● **Instructions for the task**
Could you render every line of text in the records below as a numbered list, skipping any blank lines and leaving out the pictures?

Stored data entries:

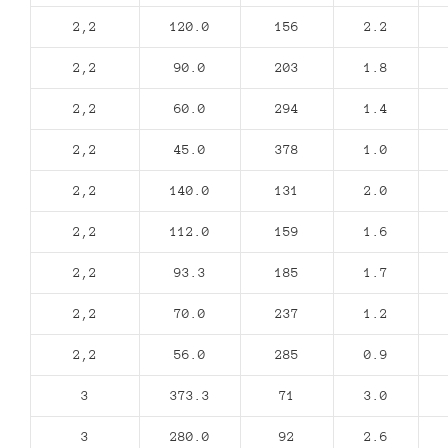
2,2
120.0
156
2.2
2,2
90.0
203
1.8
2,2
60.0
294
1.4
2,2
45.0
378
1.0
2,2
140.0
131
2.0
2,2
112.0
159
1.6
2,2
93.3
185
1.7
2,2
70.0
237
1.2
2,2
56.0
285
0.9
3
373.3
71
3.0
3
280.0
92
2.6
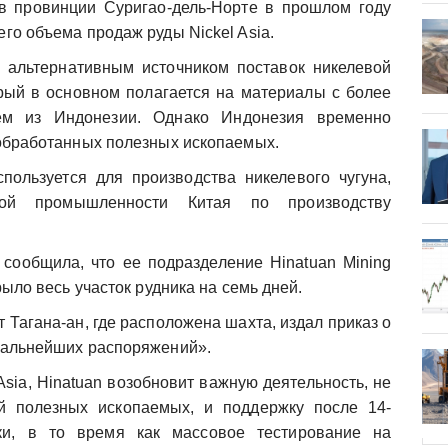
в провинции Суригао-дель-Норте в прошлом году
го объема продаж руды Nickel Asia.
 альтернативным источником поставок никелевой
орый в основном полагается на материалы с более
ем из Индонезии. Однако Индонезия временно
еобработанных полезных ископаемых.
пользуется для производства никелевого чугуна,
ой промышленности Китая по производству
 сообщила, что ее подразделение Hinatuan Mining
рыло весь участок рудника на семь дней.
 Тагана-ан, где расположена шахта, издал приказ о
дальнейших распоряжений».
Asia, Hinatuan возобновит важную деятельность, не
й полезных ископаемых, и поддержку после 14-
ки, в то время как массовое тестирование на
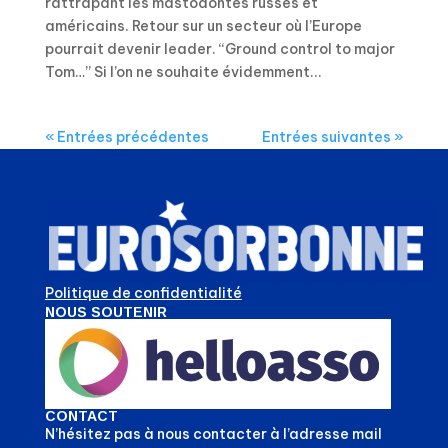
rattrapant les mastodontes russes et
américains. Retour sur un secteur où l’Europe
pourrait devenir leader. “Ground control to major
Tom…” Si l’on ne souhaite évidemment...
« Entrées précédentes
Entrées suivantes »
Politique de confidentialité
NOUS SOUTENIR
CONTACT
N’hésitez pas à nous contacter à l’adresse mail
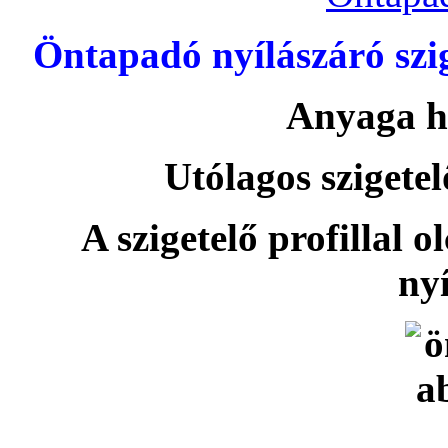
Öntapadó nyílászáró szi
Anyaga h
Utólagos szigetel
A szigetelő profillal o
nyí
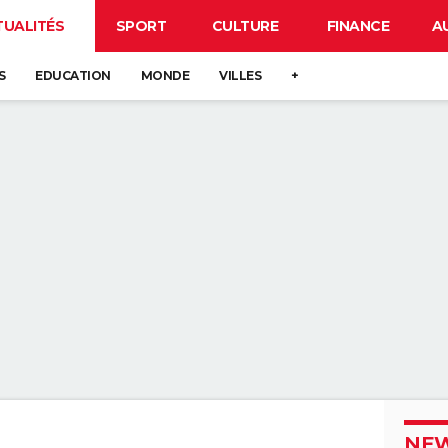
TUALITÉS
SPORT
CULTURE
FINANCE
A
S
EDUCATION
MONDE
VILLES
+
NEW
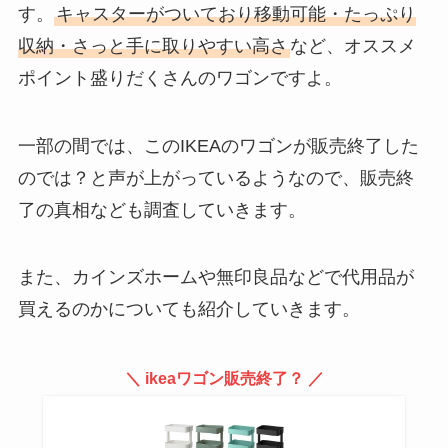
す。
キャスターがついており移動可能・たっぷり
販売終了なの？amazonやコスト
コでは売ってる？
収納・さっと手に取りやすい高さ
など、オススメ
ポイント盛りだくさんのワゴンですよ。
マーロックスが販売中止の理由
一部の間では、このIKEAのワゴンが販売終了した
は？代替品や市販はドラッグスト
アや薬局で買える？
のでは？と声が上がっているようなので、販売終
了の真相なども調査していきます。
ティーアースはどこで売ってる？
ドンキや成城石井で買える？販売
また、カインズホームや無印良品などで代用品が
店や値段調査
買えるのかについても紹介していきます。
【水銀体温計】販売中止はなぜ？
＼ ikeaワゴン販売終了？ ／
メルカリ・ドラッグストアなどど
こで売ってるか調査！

● **Solution for this problem**
1. 2,2
2. 120.0
3. 156
4. 2.2
5. 2,2
6. 90.0
7. 203
8. 1.8
9. 2,2
10. 60.0
11. 294
12. 1.4
13. 2,2
14. 45.0
15. 378
16. 1.0
17. 2,2
18. 140.0
19. 131
20. 2.0
21. 2,2
22. 112.0
23. 159
24. 1.6
25. 2,2
26. 93.3
27. 185
28. 1.7
29. 2,2
30. 70.0
31. 237
32. 1.2
33. 2,2
34. 56.0
35. 285
36. 0.9
37. 3
38. 373.3
39. 71
40. 3.0
41. 3
42. 280.0
43. 92
44. 2.6
45. в провинции Суригао-дель-Норте в прошлом году
46. го объема продаж руды Nickel Asia.
47.  альтернативным источником поставок никелевой
48. орый в основном полагается на материалы с более
49. ем из Индонезии. Однако Индонезия временно
50. еобработанных полезных ископаемых.
51. пользуется для производства никелевого чугуна,
52. ой промышленности Китая по производству
53.  сообщила, что ее подразделение Hinatuan Mining
54. рыло весь участок рудника на семь дней.
55.  Тагана-ан, где расположена шахта, издал приказ о
56. дальнейших распоряжений».
57. Asia, Hinatuan возобновит важную деятельность, не
58. й полезных ископаемых, и поддержку после 14-
59. ки, в то время как массовое тестирование на
60. rattrapant les mastodontes russes et
61. américains. Retour sur un secteur où l’Europe
62. pourrait devenir leader. “Ground control to major
63. Tom…” Si l’on ne souhaite évidemment...
64. « Entrées précédentes
65. Entrées suivantes »
66. Politique de confidentialité
67. NOUS SOUTENIR
68. CONTACT
69. N’hésitez pas à nous contacter à l’adresse mail
70. Öntapadó nyílászáró szi
71. Anyaga h
72. Utólagos szigetel
73. A szigetelő profillal o
74. nyí
75. TUALITÉS
76. SPORT
77. CULTURE
78. FINANCE
79. A
80. S
81. EDUCATION
82. MONDE
83. VILLES
84. +
85. NEW
86. す。
87. キャスターがついており移動可能・たっぷり
88. 販売終了なの？amazonやコスト
89. コでは売ってる？
90. 収納・さっと手に取りやすい高さ
91. など、オススメ
92. ポイント盛りだくさんのワゴンですよ。
93. マーロックスが販売中止の理由
94. 一部の間では、このIKEAのワゴンが販売終了した
95. は？代替品や市販はドラッグスト
96. アや薬局で買える？
97. のでは？と声が上がっているようなので、販売終
98. 了の真相なども調査していきます。
99. ティーアースはどこで売ってる？
100. ドンキや成城石井で買える？販売
101. また、カインズホームや無印良品などで代用品が
102. 店や値段調査
103. 買えるのかについても紹介していきます。
104. 【水銀体温計】販売中止はなぜ？
105. ＼ ikeaワゴン販売終了？ ／
106. メルカリ・ドラッグストアなどど
107. こで売ってるか調査！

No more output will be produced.